» **Requirement 1**
Reproduce the passage of the forum post on extracting gender values with regular expressions, starting at "For some reason" and ending at "and 'Dam' only.".
___ Document extract ___
1

For some reason I need to use regular expressions to extract some data from a web site. The data has similar HTML structure, only text differs. For simplicity I show it this way:

p = '<div class="col-xs-6"><p>Gender:</p></div><div class="col-xs-6"><a href="/skor/herr">Herr</a>, <a href="/skor/dam">Dam</a></div>'
t = '<div class="col-xs-6"><p>Kategori:</p></div><div class="col-xs-6"><a href="/skor/kangor-boots">Boots</a></div>'
s = p + t

I am only interested in 'Gender' which means I want to extract 'Herr' and 'Dam' only.

So far I came up with two options - both not working:

m = re.findall("Gender.+?<div.+?>([\w ]+)<\/.+?<\/div>", s, re.DOTALL)

gives:

['Herr']

I guess because it is non-greedy

But if I make it greedy:

re.findall("Gender.+?<div.+>([\w ]+)<\/.+?<\/div>", s, re.DOTALL)
___ Exercise data ___
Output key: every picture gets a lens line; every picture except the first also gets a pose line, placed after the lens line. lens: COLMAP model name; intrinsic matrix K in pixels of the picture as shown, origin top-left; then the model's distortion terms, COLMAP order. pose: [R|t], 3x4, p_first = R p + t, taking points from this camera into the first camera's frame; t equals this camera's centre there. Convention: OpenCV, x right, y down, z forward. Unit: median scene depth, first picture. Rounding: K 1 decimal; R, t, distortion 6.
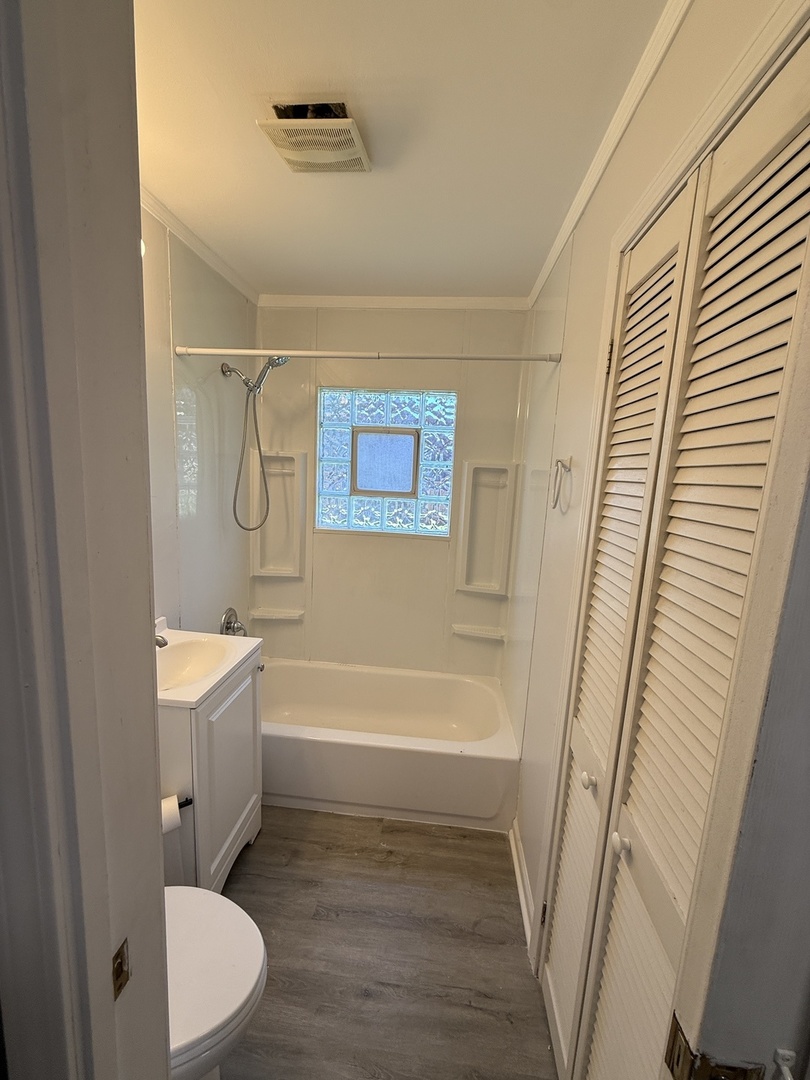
lens RADIAL K [[440.1, 0, 404.5], [0, 440.1, 540.7], [0, 0, 1]] dist [0.000536, -0.000047]
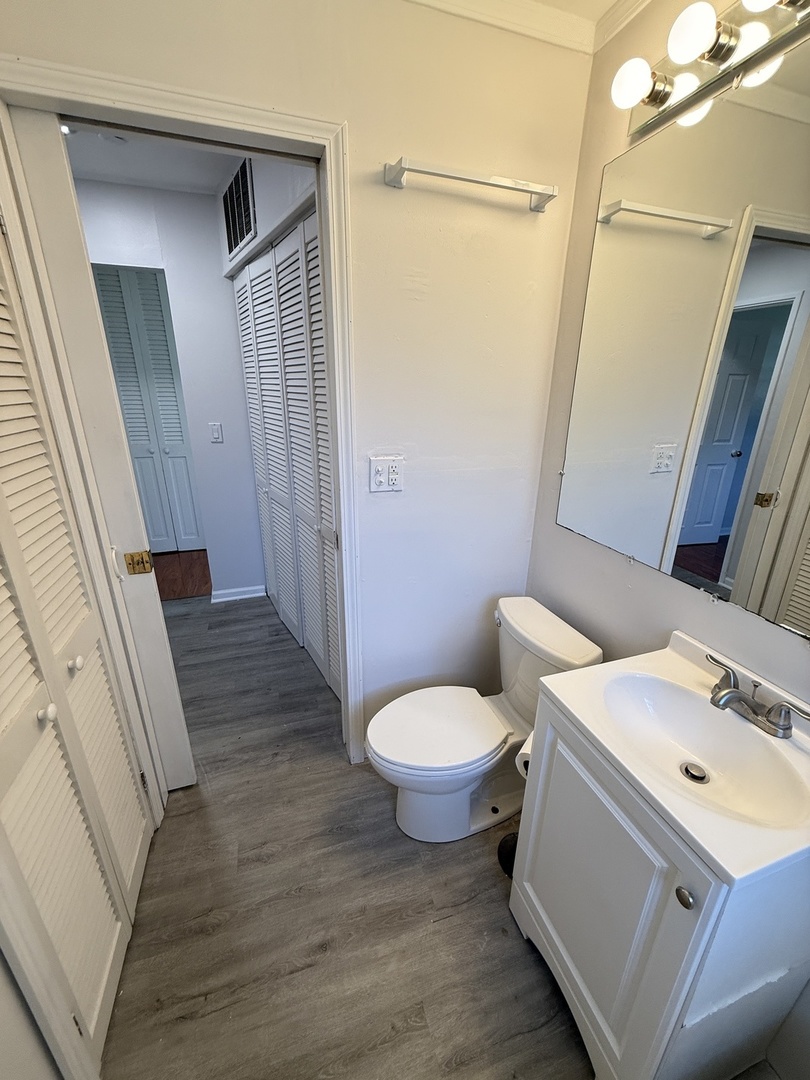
lens RADIAL K [[440.1, 0, 406.2], [0, 440.1, 542.9], [0, 0, 1]] dist [0.000536, -0.000047]
pose [[-0.917760, 0.076042, -0.389786, 0.054451], [-0.117606, 0.885433, 0.449642, -0.191725], [0.379321, 0.458505, -0.803672, 1.414071]]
___
» **Requirement 2**
Edit all of the entries above by replacing "Output key" with "Output legend" and leaving everything else unchanged. Leave the pictures out of your answer.

» **Your solution 1**
For some reason I need to use regular expressions to extract some data from a web site. The data has similar HTML structure, only text differs. For simplicity I show it this way:

p = '<div class="col-xs-6"><p>Gender:</p></div><div class="col-xs-6"><a href="/skor/herr">Herr</a>, <a href="/skor/dam">Dam</a></div>'
t = '<div class="col-xs-6"><p>Kategori:</p></div><div class="col-xs-6"><a href="/skor/kangor-boots">Boots</a></div>'
s = p + t

I am only interested in 'Gender' which means I want to extract 'Herr' and 'Dam' only.

» **Your solution 2**
Output legend: every picture gets a lens line; every picture except the first also gets a pose line, placed after the lens line. lens: COLMAP model name; intrinsic matrix K in pixels of the picture as shown, origin top-left; then the model's distortion terms, COLMAP order. pose: [R|t], 3x4, p_first = R p + t, taking points from this camera into the first camera's frame; t equals this camera's centre there. Convention: OpenCV, x right, y down, z forward. Unit: median scene depth, first picture. Rounding: K 1 decimal; R, t, distortion 6.
lens RADIAL K [[440.1, 0, 404.5], [0, 440.1, 540.7], [0, 0, 1]] dist [0.000536, -0.000047]
lens RADIAL K [[440.1, 0, 406.2], [0, 440.1, 542.9], [0, 0, 1]] dist [0.000536, -0.000047]
pose [[-0.917760, 0.076042, -0.389786, 0.054451], [-0.117606, 0.885433, 0.449642, -0.191725], [0.379321, 0.458505, -0.803672, 1.414071]]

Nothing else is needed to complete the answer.